Tips for staying on top of your mental health in the festive season:

  • Stick to a routine
  • Make a financial plan
  • Dilute family tension
  • Avoid triggers
  • Drink in moderation or if you feel you need to protect your self-care, consider giving drinking a miss this year
  • Accept feelings of loneliness


Social anxiety at Christmas

With the global recession beginning to bite and the legacy of COVID still fresh in many people’s memories, Christmas will be an especially anxious time. Social anxiety can affect anyone to a certain degree, and those who feel elevated levels of anxiety could struggle at this time. The condition is often described as a fear of interaction with others that leads to heightened self-consciousness and the feeling of being negatively rated or judged. Common symptoms include feelings of emotional distress during social encounters, physical symptoms like shakiness, stomach cramps, sweating, dizziness or light-headedness and fear of embarrassing yourself or letting yourself down in public. 

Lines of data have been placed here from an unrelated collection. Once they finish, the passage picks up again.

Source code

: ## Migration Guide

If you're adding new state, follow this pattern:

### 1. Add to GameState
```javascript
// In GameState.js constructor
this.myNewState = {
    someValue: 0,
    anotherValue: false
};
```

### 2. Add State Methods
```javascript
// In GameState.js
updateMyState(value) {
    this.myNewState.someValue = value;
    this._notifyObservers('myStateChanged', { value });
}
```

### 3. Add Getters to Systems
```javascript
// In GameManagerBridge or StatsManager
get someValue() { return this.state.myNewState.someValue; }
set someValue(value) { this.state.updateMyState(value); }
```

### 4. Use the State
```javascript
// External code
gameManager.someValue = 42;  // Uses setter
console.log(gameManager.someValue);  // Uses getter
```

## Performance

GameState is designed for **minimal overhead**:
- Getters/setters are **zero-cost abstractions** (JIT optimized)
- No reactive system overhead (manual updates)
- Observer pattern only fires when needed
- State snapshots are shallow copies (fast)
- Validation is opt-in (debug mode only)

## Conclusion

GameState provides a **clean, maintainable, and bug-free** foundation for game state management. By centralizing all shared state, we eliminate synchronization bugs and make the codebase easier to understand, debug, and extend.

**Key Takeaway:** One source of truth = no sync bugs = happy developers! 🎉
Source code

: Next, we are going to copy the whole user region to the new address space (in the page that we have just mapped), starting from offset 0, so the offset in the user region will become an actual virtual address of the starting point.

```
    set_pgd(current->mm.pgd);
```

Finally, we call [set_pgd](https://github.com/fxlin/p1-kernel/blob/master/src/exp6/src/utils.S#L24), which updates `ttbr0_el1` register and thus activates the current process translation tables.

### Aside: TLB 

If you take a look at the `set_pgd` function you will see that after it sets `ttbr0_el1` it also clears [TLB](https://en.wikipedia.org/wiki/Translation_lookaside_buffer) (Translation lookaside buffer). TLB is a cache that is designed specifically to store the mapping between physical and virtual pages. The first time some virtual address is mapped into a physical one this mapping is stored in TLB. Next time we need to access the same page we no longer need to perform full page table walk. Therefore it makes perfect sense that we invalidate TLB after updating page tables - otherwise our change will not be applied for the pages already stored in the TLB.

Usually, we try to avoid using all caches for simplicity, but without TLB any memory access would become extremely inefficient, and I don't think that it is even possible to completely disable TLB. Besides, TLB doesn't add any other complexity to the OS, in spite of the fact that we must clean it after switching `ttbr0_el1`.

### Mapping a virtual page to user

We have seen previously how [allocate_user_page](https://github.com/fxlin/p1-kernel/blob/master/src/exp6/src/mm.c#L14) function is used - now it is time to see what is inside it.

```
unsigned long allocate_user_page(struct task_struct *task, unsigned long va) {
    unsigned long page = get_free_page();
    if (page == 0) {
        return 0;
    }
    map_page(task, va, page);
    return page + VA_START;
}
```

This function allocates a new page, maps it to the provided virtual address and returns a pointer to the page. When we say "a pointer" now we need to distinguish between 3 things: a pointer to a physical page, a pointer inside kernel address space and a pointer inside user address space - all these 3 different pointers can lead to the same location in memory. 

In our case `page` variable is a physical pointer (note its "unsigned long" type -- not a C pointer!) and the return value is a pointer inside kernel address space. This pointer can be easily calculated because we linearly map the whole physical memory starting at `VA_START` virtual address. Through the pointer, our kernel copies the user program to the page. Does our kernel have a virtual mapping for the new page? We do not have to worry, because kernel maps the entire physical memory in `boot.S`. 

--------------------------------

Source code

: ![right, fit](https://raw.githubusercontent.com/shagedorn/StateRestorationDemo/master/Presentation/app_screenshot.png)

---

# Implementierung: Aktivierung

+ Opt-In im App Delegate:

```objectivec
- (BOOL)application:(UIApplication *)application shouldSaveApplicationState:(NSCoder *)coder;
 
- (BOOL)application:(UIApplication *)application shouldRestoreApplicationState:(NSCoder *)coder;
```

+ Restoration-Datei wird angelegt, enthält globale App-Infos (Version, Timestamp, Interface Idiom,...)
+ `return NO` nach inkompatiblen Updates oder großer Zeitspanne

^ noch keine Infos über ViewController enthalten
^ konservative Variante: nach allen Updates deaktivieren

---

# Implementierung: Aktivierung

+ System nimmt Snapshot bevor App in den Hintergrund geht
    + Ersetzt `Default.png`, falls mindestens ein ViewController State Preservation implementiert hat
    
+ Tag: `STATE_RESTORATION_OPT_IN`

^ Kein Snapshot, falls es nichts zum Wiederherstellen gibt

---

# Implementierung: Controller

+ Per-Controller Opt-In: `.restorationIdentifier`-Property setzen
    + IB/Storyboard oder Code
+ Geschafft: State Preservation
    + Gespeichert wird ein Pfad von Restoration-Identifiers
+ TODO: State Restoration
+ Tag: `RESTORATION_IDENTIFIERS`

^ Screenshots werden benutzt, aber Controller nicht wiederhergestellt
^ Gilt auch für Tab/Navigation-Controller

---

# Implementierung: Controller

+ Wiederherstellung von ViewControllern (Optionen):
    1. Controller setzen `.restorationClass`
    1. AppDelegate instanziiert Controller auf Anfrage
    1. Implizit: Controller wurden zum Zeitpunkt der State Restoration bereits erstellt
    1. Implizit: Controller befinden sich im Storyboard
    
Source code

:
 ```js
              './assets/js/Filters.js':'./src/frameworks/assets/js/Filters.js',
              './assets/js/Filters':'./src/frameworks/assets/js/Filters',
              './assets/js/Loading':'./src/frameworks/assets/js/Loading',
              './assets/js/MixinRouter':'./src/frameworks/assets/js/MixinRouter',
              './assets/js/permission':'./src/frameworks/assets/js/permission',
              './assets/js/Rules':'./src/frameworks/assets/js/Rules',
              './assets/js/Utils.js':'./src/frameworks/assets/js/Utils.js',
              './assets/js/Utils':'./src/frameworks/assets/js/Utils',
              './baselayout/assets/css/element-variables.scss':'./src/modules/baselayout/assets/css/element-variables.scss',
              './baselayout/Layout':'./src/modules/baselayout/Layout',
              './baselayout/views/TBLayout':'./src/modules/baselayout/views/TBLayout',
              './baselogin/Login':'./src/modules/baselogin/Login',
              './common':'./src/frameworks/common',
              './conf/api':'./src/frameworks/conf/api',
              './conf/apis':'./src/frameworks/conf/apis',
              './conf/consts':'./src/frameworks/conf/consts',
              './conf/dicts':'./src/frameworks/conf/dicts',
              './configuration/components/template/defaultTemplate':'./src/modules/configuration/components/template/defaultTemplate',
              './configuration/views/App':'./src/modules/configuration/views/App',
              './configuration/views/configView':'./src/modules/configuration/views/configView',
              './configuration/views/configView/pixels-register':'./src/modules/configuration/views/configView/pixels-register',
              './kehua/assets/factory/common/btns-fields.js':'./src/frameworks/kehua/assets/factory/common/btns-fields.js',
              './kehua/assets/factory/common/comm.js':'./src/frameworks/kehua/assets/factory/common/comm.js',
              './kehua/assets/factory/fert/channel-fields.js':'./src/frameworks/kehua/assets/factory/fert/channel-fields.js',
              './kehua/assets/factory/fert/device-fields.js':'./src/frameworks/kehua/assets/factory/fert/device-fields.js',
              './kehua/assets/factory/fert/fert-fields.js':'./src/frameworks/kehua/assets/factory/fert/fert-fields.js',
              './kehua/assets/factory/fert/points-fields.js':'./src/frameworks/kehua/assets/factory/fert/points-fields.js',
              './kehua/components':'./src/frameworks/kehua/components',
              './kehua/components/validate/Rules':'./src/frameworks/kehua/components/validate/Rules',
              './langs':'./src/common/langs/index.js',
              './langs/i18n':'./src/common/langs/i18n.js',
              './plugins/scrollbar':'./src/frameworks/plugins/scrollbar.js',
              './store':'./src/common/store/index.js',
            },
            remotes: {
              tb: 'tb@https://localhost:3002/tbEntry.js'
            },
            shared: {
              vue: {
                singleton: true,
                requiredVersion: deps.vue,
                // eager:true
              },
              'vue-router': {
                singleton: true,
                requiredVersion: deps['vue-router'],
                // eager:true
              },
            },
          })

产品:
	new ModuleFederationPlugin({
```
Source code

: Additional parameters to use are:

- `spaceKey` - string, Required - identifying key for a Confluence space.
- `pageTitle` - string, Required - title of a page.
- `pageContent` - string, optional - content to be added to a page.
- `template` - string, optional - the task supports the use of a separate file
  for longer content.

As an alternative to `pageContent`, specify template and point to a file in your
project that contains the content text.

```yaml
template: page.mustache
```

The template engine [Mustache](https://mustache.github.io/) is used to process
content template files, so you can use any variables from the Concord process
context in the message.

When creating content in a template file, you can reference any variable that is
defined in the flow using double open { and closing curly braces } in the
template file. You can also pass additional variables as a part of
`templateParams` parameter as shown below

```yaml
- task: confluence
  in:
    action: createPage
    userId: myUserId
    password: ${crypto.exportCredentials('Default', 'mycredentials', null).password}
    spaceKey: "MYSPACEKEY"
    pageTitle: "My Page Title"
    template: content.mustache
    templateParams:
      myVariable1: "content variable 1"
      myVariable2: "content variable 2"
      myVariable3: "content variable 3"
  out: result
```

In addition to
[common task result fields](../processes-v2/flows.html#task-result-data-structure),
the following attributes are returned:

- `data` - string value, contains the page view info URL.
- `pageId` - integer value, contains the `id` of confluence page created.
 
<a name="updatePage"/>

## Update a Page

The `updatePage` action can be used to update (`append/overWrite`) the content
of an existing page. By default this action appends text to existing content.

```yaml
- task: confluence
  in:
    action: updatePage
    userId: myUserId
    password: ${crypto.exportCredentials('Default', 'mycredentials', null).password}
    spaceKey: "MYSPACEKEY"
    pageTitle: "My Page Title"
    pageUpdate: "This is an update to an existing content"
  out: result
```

Tips on dealing with social anxiety

  • Take a Moment for Yourself – if you feel panicky at the thought of dealing with other people, take a moment to relax. Stop what you’re doing and sit. Breathe in through your nose and exhale through your mouth. Try to focus your mind while regulating your breathing. Remind yourself that others are likely to feel just as scared as you.
  • Take Advantage of Your Support Network – Lean on your friends, family, or support network when times get tough. You’ll discover that a problem shared really is a problem halved. Letting others know when you’re worried about work events, parties, or simply interacting with others as you do the shopping often puts the situation into perspective. If you’re stressing attending a large event, see if you can take a friend. Having someone familiar to focus on will make you feel calmer.
  • Make a List – list circumstances where you feel most stressed or anxious, particularly those that make you feel like drinking too much. You may be surprised to find that interacting with others is easier than you imagined. You’ll begin to feel stronger and more able to overcome social anxiety without for example turning to alcohol to cope.

Lee Hawker-Lecesne MBPsS, Addiction Counsellor and Lead Therapist at The Cabin Ways to look after your mental health this Christmas

Christmas is widely advertised as a time to be spent with family which gives it unpleasant connotations for the many people whose family lives are not entirely stable. Addiction can act as a coping mechanism and this combination of factors creates a ‘perfect storm’ of problems which anyone on the brink of addiction is unlikely to navigate successfully.

Lee Hawker-Lecesne MBPsS, Addiction Counsellor and Lead Therapist at The Cabin comments:

“A lack of insight, judgement and acceptance are three of the most dangerous characteristics of an addiction – and these are key reasons why there is always a dramatic increase in the number of people seeking treatment services directly after the Christmas period. This increase is largely due to the aggregation of consequences of excessive drinking or drug use over the Christmas period”.